Collected data:
◇ ◇ ◇ ◇ ◇
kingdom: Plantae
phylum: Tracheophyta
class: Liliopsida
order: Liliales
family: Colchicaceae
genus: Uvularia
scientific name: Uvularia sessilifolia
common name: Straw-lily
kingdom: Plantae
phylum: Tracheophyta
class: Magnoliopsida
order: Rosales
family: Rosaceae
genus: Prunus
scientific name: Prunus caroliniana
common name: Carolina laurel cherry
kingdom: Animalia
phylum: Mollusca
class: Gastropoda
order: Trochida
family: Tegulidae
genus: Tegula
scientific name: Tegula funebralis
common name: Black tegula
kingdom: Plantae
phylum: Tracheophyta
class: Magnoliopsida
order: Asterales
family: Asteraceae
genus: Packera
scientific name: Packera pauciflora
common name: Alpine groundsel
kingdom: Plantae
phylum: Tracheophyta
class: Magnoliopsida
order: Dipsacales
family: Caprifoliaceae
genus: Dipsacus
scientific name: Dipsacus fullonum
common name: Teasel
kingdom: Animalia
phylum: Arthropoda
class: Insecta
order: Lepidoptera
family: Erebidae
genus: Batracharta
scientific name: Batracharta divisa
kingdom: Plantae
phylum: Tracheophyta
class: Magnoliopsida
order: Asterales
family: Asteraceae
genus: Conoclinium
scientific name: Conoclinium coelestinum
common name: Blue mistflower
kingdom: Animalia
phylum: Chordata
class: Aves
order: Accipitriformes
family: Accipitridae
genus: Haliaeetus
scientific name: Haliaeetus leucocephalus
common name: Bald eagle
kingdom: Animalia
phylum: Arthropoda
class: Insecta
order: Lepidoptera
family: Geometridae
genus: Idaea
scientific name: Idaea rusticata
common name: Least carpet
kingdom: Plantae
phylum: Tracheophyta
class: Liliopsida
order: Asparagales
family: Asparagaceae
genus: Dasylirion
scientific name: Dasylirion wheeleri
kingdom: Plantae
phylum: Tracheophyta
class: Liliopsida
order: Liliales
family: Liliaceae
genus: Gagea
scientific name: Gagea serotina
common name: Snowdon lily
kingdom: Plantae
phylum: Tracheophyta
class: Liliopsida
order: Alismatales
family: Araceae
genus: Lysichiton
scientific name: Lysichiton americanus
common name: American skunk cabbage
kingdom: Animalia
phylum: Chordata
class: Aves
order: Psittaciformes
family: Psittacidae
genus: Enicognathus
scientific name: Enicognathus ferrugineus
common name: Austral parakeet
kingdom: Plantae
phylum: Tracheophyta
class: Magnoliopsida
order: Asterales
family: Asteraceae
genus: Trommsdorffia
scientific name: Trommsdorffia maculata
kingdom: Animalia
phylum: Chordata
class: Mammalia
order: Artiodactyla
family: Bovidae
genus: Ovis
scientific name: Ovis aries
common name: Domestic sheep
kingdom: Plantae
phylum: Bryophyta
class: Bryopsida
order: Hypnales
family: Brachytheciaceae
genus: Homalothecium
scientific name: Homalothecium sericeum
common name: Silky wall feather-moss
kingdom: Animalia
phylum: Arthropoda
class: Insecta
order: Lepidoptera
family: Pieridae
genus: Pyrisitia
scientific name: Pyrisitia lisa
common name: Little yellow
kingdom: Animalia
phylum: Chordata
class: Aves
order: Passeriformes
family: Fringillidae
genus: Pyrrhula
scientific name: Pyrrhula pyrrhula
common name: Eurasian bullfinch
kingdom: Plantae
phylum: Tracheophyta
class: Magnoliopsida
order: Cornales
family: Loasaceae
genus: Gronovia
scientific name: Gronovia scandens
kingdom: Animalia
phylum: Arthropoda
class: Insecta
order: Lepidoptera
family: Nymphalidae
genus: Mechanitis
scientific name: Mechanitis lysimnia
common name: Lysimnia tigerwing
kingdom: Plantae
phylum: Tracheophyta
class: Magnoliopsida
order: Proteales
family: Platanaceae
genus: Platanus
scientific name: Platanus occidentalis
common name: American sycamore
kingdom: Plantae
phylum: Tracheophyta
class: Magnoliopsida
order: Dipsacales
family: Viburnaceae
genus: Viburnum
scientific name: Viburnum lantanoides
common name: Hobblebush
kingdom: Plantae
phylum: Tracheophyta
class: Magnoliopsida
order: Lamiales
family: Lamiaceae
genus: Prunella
◇ ◇ ◇ ◇ ◇
• [Stated task] Rewrite the listing with every "common name" changed to "vernacular name", keeping everything else the same.

• [The solution]
kingdom: Plantae
phylum: Tracheophyta
class: Liliopsida
order: Liliales
family: Colchicaceae
genus: Uvularia
scientific name: Uvularia sessilifolia
vernacular name: Straw-lily
kingdom: Plantae
phylum: Tracheophyta
class: Magnoliopsida
order: Rosales
family: Rosaceae
genus: Prunus
scientific name: Prunus caroliniana
vernacular name: Carolina laurel cherry
kingdom: Animalia
phylum: Mollusca
class: Gastropoda
order: Trochida
family: Tegulidae
genus: Tegula
scientific name: Tegula funebralis
vernacular name: Black tegula
kingdom: Plantae
phylum: Tracheophyta
class: Magnoliopsida
order: Asterales
family: Asteraceae
genus: Packera
scientific name: Packera pauciflora
vernacular name: Alpine groundsel
kingdom: Plantae
phylum: Tracheophyta
class: Magnoliopsida
order: Dipsacales
family: Caprifoliaceae
genus: Dipsacus
scientific name: Dipsacus fullonum
vernacular name: Teasel
kingdom: Animalia
phylum: Arthropoda
class: Insecta
order: Lepidoptera
family: Erebidae
genus: Batracharta
scientific name: Batracharta divisa
kingdom: Plantae
phylum: Tracheophyta
class: Magnoliopsida
order: Asterales
family: Asteraceae
genus: Conoclinium
scientific name: Conoclinium coelestinum
vernacular name: Blue mistflower
kingdom: Animalia
phylum: Chordata
class: Aves
order: Accipitriformes
family: Accipitridae
genus: Haliaeetus
scientific name: Haliaeetus leucocephalus
vernacular name: Bald eagle
kingdom: Animalia
phylum: Arthropoda
class: Insecta
order: Lepidoptera
family: Geometridae
genus: Idaea
scientific name: Idaea rusticata
vernacular name: Least carpet
kingdom: Plantae
phylum: Tracheophyta
class: Liliopsida
order: Asparagales
family: Asparagaceae
genus: Dasylirion
scientific name: Dasylirion wheeleri
kingdom: Plantae
phylum: Tracheophyta
class: Liliopsida
order: Liliales
family: Liliaceae
genus: Gagea
scientific name: Gagea serotina
vernacular name: Snowdon lily
kingdom: Plantae
phylum: Tracheophyta
class: Liliopsida
order: Alismatales
family: Araceae
genus: Lysichiton
scientific name: Lysichiton americanus
vernacular name: American skunk cabbage
kingdom: Animalia
phylum: Chordata
class: Aves
order: Psittaciformes
family: Psittacidae
genus: Enicognathus
scientific name: Enicognathus ferrugineus
vernacular name: Austral parakeet
kingdom: Plantae
phylum: Tracheophyta
class: Magnoliopsida
order: Asterales
family: Asteraceae
genus: Trommsdorffia
scientific name: Trommsdorffia maculata
kingdom: Animalia
phylum: Chordata
class: Mammalia
order: Artiodactyla
family: Bovidae
genus: Ovis
scientific name: Ovis aries
vernacular name: Domestic sheep
kingdom: Plantae
phylum: Bryophyta
class: Bryopsida
order: Hypnales
family: Brachytheciaceae
genus: Homalothecium
scientific name: Homalothecium sericeum
vernacular name: Silky wall feather-moss
kingdom: Animalia
phylum: Arthropoda
class: Insecta
order: Lepidoptera
family: Pieridae
genus: Pyrisitia
scientific name: Pyrisitia lisa
vernacular name: Little yellow
kingdom: Animalia
phylum: Chordata
class: Aves
order: Passeriformes
family: Fringillidae
genus: Pyrrhula
scientific name: Pyrrhula pyrrhula
vernacular name: Eurasian bullfinch
kingdom: Plantae
phylum: Tracheophyta
class: Magnoliopsida
order: Cornales
family: Loasaceae
genus: Gronovia
scientific name: Gronovia scandens
kingdom: Animalia
phylum: Arthropoda
class: Insecta
order: Lepidoptera
family: Nymphalidae
genus: Mechanitis
scientific name: Mechanitis lysimnia
vernacular name: Lysimnia tigerwing
kingdom: Plantae
phylum: Tracheophyta
class: Magnoliopsida
order: Proteales
family: Platanaceae
genus: Platanus
scientific name: Platanus occidentalis
vernacular name: American sycamore
kingdom: Plantae
phylum: Tracheophyta
class: Magnoliopsida
order: Dipsacales
family: Viburnaceae
genus: Viburnum
scientific name: Viburnum lantanoides
vernacular name: Hobblebush
kingdom: Plantae
phylum: Tracheophyta
class: Magnoliopsida
order: Lamiales
family: Lamiaceae
genus: Prunella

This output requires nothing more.